- _Task to carry out_
With the pictures set aside, return the lines below exactly, beginning at the first and ending at the line containing "ON | OFF | (ON) |".
[Material shown]
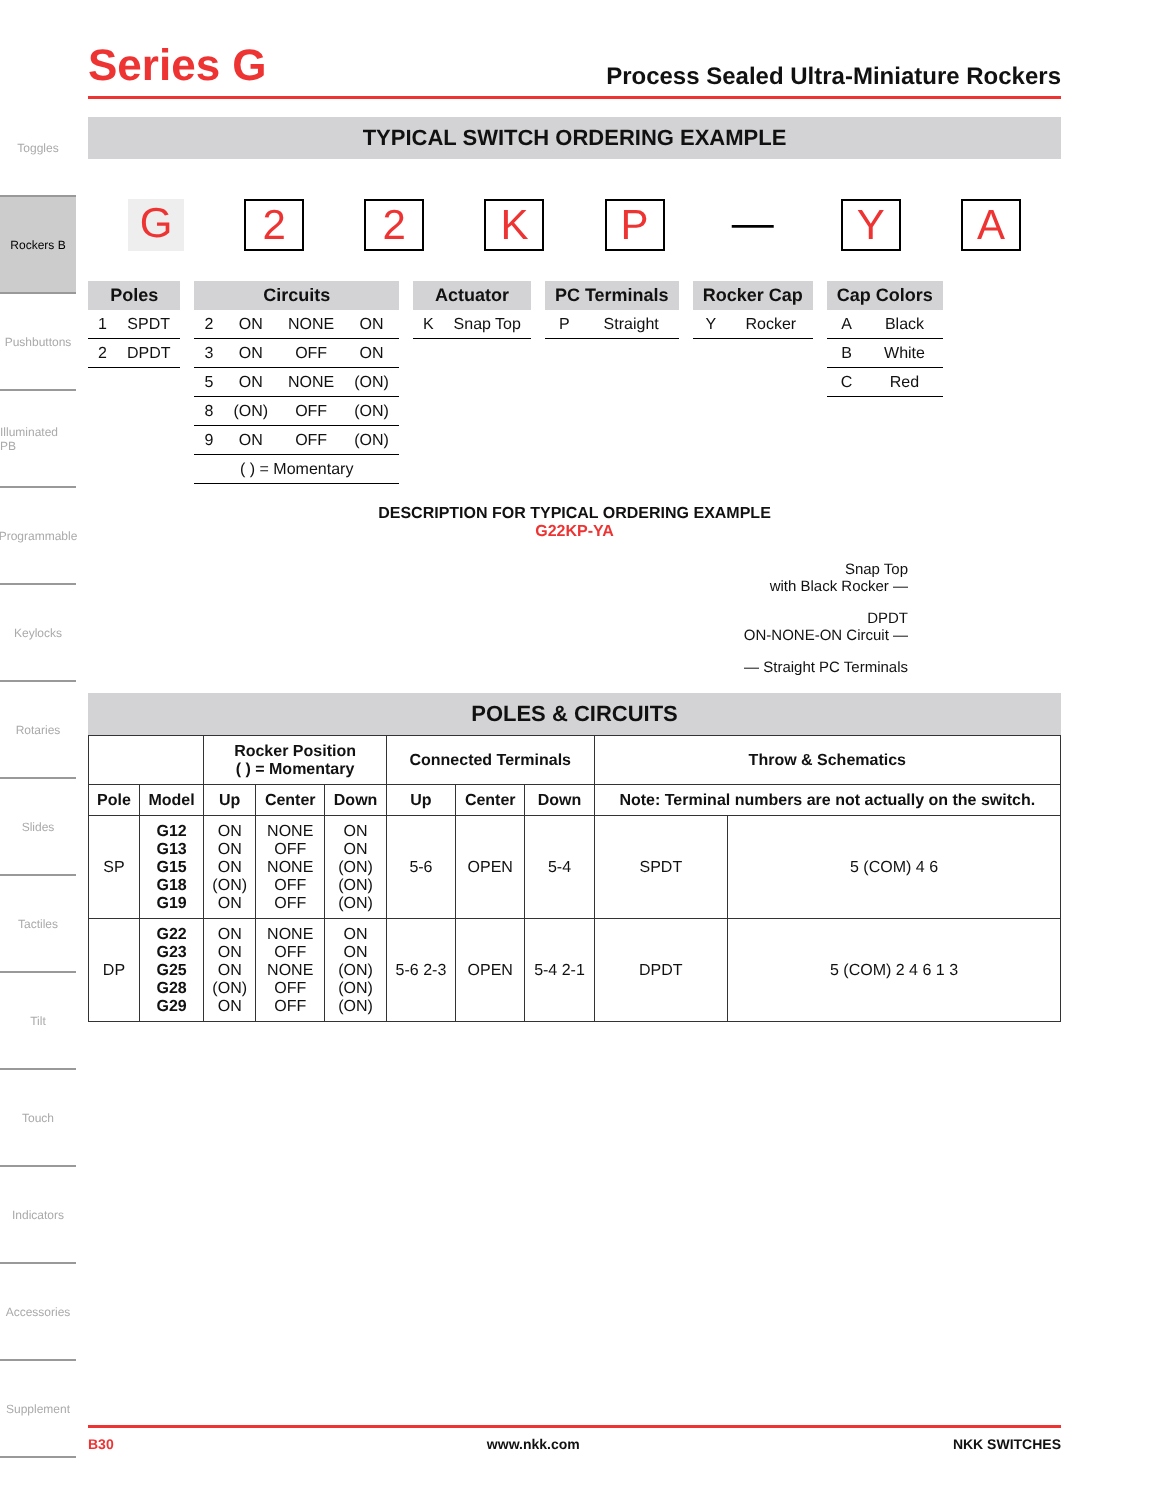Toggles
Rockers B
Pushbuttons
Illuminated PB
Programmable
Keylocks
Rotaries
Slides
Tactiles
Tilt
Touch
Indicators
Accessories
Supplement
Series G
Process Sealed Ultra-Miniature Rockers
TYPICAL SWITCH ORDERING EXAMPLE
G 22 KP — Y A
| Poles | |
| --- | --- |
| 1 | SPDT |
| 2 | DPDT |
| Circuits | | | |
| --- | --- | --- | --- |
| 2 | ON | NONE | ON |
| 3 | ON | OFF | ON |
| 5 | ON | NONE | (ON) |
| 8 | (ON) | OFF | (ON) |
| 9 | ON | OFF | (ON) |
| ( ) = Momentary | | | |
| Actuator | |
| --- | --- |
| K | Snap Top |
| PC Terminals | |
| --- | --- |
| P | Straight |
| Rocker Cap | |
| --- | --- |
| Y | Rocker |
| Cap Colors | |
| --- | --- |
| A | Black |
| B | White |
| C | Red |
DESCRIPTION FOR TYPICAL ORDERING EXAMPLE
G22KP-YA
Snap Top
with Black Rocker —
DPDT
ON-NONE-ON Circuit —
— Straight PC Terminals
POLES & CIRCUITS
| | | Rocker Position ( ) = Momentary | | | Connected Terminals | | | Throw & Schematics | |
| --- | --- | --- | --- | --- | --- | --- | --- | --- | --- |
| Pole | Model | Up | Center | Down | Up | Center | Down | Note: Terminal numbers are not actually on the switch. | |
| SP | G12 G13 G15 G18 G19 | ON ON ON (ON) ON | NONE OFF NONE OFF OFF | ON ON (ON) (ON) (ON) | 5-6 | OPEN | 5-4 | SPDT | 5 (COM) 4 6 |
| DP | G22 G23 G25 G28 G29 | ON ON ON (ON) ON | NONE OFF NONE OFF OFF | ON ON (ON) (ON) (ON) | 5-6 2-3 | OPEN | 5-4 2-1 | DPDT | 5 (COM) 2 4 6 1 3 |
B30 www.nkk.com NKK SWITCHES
[/Material shown]
- _Reply to the exercise_
Toggles
Rockers B
Pushbuttons
Illuminated PB
Programmable
Keylocks
Rotaries
Slides
Tactiles
Tilt
Touch
Indicators
Accessories
Supplement
Series G
Process Sealed Ultra-Miniature Rockers
TYPICAL SWITCH ORDERING EXAMPLE
G 22 KP — Y A
| Poles | |
| --- | --- |
| 1 | SPDT |
| 2 | DPDT |
| Circuits | | | |
| --- | --- | --- | --- |
| 2 | ON | NONE | ON |
| 3 | ON | OFF | ON |
| 5 | ON | NONE | (ON) |
| 8 | (ON) | OFF | (ON) |
| 9 | ON | OFF | (ON) |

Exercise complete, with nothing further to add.